EPA also promised to clarify an important distinction between regulated tributaries of navigable water and exempt water-induced erosion features. Erosion channels are created when it rains. But, according to EPA, the term tributary also includes streams that hold water only when it rains.
The final rule does not provide a clear way to distinguish the two. Instead, EPA continues to use the nebulous wording of “bed, bank, and ordinary high water mark” to define a tributary. This is a very subjective test. In a May hearing, we learned that EPA brought a criminal action against a landowner claiming that the ordinary high water mark that defines the width of a stream is based on flooding, not ordinary stream flows. In 2014, the United States District Court for the Central District of California found in favor of the landowner, but the Technical Support Document for the final rule relies on the same Corps guidance that EPA used to prosecute that case.

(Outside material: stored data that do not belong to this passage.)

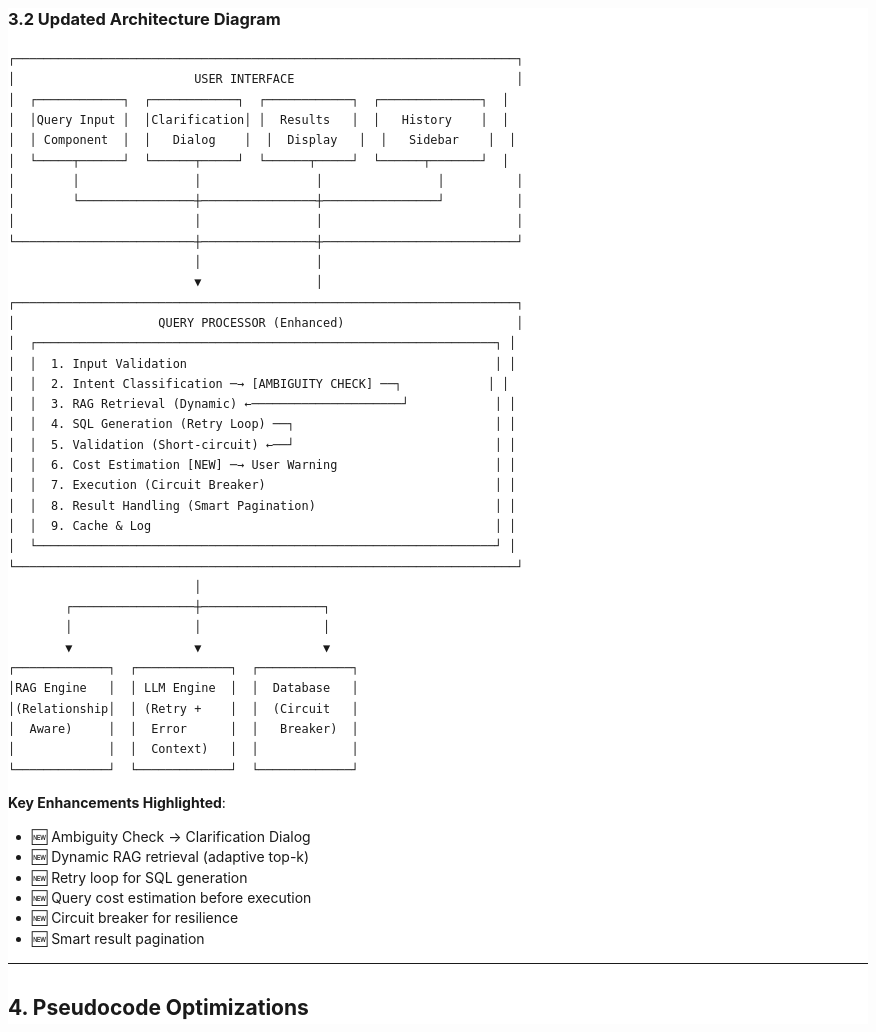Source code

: 
### **3.2 Updated Architecture Diagram**

```
┌──────────────────────────────────────────────────────────────────────┐
│                         USER INTERFACE                               │
│  ┌────────────┐  ┌────────────┐  ┌────────────┐  ┌──────────────┐  │
│  │Query Input │  │Clarification│ │  Results   │  │   History    │  │
│  │ Component  │  │   Dialog    │  │  Display   │  │   Sidebar    │  │
│  └─────┬──────┘  └──────┬─────┘  └──────┬─────┘  └──────┬───────┘  │
│        │                │                │                │          │
│        └────────────────┼────────────────┼────────────────┘          │
│                         │                │                           │
└─────────────────────────┼────────────────┼───────────────────────────┘
                          │                │
                          ▼                │
┌──────────────────────────────────────────────────────────────────────┐
│                    QUERY PROCESSOR (Enhanced)                        │
│  ┌────────────────────────────────────────────────────────────────┐ │
│  │  1. Input Validation                                           │ │
│  │  2. Intent Classification ─→ [AMBIGUITY CHECK] ──┐            │ │
│  │  3. RAG Retrieval (Dynamic) ←─────────────────────┘            │ │
│  │  4. SQL Generation (Retry Loop) ──┐                            │ │
│  │  5. Validation (Short-circuit) ←──┘                            │ │
│  │  6. Cost Estimation [NEW] ─→ User Warning                      │ │
│  │  7. Execution (Circuit Breaker)                                │ │
│  │  8. Result Handling (Smart Pagination)                         │ │
│  │  9. Cache & Log                                                │ │
│  └────────────────────────────────────────────────────────────────┘ │
└──────────────────────────────────────────────────────────────────────┘
                          │
        ┌─────────────────┼─────────────────┐
        │                 │                 │
        ▼                 ▼                 ▼
┌─────────────┐  ┌─────────────┐  ┌─────────────┐
│RAG Engine   │  │ LLM Engine  │  │  Database   │
│(Relationship│  │ (Retry +    │  │  (Circuit   │
│  Aware)     │  │  Error      │  │   Breaker)  │
│             │  │  Context)   │  │             │
└─────────────┘  └─────────────┘  └─────────────┘
```

**Key Enhancements Highlighted**:
- 🆕 Ambiguity Check → Clarification Dialog
- 🆕 Dynamic RAG retrieval (adaptive top-k)
- 🆕 Retry loop for SQL generation
- 🆕 Query cost estimation before execution
- 🆕 Circuit breaker for resilience
- 🆕 Smart result pagination

---

## **4. Pseudocode Optimizations**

In other words, EPA is not even listening to what the courts have already told them about reining in its arbitrary grab for authority.
The EPA final rule in fact further confuses the definition of a tributary by asserting that EPA and the Corps can identify them by using remote sensing technology, even though the Corps’ own internal guidance says this is not appropriate and the U.S. Geological Survey warns that some of these tools will find channels everywhere, most of which will be erosion features, not waterways.
With respect to promises to address ponds, ditches, and stormwater and wastewater management systems in the final rule, what the agencies give with one hand, they can take with the other. The final rule exemptions for these features are limited to those created on “dry land.” However, the agencies declined to define “dry land” and will decide what that means during implementation – creating significant uncertainty, particularly for water management features that were built long ago.
The huge expansion in federal authority under the final rule means that it is more important than ever for Congress to act. Last month, a bipartisan group of Senators unveiled S. 1140, the Federal Water Quality Protection Act, to rein in EPA’s attempt to use the Clean Water Act to expand federal control while protecting those waters that need to be protected to keep pollution from reaching traditional navigable waters.
I intend to move S. 1140 through the EPW Committee as soon as possible this summer. I will not allow EPA to advance its agenda on controlling private lands, and will work with my colleagues for a veto proof majority in support of this legislation.
Americans also need to make their voices heard, if they want to maintain their right to control their fields, farms, and ranches-- and possibly their back yards.